Untitled (Dracula Series)

Billy Al Bengston
Untitled (Dracula Series)
Oil on canvas, 1959
10-1/2 x 9-1/4 inches
Gift of Ruth and Murray Gribin
2001.010.026

Untitled (Dracula Series) is from the first series of iris paintings that Billy Bengston completed in 1959. It is the theme that immediately precedes the chevrons, but it is one that he would not revisit until the 1970s. Karen Tsujimoto talks about the origins of Bengston’s titling of the series: “When Kenneth Price saw the first canvases based on this flower, with its petals looking like extended wings, he commented that it looked like Count Dracula flying through the window as he metamorphosed into a bat. Bengston immediately responded to Price’s impromptu observation and, thus, the iris came to be known as a Dracula.” Bengston’s titles for the iris paintings in the Dracula series clearly draw the focus away from its subject matter.

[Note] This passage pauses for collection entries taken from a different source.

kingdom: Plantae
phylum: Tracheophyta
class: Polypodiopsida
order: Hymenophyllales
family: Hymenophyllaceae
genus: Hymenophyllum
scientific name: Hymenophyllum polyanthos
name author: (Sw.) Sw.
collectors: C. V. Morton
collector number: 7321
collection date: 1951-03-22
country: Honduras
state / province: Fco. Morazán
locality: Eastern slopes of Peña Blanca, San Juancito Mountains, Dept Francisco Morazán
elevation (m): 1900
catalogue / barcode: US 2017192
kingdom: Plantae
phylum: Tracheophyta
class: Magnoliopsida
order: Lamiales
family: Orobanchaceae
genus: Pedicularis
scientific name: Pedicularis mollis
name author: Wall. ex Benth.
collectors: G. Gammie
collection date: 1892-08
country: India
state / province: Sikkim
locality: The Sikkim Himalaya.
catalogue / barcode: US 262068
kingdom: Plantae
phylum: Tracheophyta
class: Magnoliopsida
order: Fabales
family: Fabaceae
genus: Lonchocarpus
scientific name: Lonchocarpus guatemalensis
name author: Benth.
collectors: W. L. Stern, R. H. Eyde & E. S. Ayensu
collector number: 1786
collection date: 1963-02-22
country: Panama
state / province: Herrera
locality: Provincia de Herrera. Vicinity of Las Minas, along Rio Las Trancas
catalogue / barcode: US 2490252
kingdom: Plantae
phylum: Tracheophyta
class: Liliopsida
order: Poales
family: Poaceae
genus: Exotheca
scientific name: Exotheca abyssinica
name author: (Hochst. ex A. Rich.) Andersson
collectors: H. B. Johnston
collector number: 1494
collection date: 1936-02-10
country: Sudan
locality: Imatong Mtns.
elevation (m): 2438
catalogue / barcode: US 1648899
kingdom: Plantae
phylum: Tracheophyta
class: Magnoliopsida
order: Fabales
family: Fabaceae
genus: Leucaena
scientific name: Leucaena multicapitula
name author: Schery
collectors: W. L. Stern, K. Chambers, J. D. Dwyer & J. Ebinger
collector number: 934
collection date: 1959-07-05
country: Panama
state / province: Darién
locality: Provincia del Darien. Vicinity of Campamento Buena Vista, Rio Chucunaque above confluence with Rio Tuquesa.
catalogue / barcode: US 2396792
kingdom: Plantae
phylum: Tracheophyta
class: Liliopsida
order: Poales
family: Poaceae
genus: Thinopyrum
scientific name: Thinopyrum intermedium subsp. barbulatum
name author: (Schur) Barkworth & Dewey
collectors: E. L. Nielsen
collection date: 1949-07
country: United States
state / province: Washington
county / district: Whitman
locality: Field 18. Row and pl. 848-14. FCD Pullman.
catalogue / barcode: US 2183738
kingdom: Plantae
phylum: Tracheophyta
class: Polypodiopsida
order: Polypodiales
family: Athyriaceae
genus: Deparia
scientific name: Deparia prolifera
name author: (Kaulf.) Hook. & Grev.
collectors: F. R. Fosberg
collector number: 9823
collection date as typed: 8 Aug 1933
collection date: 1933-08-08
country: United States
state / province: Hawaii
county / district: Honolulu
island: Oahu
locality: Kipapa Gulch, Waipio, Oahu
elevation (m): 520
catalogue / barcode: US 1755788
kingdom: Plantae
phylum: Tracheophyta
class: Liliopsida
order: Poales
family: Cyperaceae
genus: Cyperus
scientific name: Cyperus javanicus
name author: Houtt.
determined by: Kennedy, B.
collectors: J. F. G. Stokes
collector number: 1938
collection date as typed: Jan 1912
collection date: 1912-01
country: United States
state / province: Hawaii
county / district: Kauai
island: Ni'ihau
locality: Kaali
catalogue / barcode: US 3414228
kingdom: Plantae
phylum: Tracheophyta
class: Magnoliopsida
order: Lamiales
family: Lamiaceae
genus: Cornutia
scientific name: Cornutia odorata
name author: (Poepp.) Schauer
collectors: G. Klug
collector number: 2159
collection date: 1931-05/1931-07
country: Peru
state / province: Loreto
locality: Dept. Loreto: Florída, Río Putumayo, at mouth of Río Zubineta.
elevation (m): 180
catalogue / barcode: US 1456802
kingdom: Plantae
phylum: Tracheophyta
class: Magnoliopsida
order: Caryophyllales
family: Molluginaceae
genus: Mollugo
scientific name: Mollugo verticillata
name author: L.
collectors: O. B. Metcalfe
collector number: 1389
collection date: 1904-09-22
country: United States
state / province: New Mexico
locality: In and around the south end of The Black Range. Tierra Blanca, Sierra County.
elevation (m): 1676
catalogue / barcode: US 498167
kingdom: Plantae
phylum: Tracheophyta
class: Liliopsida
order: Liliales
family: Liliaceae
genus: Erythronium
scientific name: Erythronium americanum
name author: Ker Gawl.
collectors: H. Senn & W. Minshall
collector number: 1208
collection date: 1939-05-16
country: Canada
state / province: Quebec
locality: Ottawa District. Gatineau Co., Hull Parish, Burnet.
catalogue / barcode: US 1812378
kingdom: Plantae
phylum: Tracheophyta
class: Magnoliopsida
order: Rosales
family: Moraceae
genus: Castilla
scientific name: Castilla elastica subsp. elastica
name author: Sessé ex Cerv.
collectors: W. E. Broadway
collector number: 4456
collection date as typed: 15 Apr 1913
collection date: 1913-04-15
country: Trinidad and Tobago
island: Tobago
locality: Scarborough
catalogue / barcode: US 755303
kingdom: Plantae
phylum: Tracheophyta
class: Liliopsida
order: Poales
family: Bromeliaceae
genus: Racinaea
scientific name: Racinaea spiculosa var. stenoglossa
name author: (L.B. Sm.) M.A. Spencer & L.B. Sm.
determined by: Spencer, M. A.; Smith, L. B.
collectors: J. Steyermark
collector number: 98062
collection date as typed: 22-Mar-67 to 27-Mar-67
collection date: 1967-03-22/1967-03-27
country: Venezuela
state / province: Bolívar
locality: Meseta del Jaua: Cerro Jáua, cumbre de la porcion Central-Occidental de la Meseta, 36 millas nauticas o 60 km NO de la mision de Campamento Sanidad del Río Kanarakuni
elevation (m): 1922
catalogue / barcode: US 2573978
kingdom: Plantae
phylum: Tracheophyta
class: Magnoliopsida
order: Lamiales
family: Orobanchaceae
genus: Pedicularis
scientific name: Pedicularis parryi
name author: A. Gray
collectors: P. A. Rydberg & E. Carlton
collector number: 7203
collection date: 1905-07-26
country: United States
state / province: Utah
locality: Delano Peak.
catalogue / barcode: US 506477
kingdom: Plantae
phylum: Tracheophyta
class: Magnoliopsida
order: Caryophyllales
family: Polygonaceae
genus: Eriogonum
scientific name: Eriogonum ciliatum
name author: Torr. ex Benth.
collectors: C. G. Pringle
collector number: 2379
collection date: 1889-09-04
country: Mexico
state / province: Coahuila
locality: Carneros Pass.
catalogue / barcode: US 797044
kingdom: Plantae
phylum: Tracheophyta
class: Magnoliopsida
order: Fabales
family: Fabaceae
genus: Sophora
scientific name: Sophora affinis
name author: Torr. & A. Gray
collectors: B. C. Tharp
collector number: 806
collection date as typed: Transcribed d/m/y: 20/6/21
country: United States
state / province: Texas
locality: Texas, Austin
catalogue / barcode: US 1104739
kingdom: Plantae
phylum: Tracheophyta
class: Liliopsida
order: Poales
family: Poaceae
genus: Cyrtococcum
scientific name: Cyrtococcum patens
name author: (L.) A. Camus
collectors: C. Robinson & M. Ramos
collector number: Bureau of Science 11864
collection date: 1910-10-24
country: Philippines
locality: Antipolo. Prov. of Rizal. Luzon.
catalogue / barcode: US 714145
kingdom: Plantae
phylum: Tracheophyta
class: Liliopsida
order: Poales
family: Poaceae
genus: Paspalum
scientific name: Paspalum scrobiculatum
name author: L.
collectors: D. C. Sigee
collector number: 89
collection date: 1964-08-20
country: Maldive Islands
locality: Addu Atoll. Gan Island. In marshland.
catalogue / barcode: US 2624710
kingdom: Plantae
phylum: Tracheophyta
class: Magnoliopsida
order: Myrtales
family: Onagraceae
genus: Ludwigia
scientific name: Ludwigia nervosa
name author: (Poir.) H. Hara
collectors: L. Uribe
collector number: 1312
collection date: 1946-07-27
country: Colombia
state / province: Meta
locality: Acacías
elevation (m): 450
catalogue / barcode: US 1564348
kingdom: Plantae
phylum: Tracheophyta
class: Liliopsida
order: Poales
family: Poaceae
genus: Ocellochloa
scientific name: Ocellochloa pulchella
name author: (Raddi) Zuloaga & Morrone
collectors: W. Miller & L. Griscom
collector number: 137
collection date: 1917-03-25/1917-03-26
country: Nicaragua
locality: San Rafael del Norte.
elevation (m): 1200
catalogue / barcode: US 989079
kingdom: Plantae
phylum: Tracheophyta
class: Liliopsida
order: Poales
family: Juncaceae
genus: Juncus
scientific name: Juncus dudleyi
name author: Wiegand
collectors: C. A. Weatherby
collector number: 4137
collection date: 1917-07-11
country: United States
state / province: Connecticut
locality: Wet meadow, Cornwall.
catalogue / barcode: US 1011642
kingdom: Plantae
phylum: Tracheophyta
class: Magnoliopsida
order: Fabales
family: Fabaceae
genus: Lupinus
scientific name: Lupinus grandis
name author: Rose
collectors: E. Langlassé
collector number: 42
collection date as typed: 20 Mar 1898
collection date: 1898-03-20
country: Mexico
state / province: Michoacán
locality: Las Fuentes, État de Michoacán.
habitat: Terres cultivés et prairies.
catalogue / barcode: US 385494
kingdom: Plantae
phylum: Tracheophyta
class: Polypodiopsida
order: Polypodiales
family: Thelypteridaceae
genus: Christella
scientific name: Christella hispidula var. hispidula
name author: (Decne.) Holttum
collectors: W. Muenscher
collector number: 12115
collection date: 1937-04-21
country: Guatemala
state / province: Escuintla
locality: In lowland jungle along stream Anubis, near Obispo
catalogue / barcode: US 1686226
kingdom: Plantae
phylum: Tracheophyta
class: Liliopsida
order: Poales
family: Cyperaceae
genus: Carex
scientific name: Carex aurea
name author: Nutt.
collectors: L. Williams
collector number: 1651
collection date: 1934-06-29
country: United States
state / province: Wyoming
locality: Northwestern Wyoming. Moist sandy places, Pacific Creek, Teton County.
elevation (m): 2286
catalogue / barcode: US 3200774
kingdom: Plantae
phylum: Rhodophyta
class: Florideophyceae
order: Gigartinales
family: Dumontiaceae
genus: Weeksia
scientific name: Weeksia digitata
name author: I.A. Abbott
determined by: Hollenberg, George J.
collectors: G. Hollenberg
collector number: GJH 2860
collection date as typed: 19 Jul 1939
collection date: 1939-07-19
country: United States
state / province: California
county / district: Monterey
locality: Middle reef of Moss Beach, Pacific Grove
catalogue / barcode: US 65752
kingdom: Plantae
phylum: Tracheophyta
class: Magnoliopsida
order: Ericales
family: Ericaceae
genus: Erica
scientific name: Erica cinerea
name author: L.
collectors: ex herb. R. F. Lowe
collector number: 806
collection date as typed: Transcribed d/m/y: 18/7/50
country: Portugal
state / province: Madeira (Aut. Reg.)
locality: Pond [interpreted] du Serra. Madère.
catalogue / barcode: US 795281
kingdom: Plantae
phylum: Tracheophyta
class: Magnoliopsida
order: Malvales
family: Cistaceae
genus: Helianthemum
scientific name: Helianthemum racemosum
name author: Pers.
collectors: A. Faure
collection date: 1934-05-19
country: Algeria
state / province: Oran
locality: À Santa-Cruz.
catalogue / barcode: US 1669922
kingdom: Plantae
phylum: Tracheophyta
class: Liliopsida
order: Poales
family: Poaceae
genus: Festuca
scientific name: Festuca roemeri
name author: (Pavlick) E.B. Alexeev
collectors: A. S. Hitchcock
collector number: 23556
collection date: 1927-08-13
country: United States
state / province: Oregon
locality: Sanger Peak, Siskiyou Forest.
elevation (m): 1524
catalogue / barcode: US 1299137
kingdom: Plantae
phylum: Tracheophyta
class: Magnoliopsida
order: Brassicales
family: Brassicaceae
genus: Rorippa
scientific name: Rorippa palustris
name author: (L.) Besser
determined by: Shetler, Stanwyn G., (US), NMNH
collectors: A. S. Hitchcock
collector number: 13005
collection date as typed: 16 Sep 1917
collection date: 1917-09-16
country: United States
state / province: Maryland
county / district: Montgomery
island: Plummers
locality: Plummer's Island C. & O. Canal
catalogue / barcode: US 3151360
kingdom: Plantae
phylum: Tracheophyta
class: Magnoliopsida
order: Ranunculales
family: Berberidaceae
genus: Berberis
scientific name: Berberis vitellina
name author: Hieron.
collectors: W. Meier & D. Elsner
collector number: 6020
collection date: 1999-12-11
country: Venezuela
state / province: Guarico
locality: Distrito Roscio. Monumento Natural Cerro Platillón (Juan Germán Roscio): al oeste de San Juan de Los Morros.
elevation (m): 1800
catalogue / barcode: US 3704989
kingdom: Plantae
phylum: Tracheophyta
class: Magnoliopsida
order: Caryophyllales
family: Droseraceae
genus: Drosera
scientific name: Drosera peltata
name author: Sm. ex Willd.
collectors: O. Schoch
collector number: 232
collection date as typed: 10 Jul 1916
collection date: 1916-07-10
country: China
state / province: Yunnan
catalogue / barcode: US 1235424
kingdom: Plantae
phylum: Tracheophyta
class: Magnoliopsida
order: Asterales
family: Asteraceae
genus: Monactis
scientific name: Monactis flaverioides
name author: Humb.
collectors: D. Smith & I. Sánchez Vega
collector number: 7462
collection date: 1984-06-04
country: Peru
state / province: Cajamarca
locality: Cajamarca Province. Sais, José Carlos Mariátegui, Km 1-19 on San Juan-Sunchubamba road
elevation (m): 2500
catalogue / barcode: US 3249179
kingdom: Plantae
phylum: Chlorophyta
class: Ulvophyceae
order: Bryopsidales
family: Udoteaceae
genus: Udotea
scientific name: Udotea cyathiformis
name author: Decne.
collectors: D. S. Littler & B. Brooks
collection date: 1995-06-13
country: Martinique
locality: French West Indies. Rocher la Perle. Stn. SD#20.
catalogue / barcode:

Although also heraldic (French monarchs used fleur-de-lis—a symbol of the lily—emblems on flags, tapestries, shields, and armor), Bengston has referred to the iris as vaginal in reference. It is ironic that an artist so identified with the myth of the macho LA artist could work so fluently with imagery that would become the exclusive realm of feminists only a few years later. Feminist artist Judy Chicago, who is best known for developing flower-based vaginal iconography, would graduate with her MA in 1964 from UCLA and not premier the Dinner Party—arguably her most important flower-based vaginal iconography—until 1979. Of additional note is the high regard that Bengston held for Jay DeFeo, whom he knew as a fellow artist in the Ferus Gallery stable. DeFeo began work on The Rose in 1958, a piece she built over a six-year period, which, with its centralized imagery and flower reference, bears obvious similarities to Bengston’s iris paintings.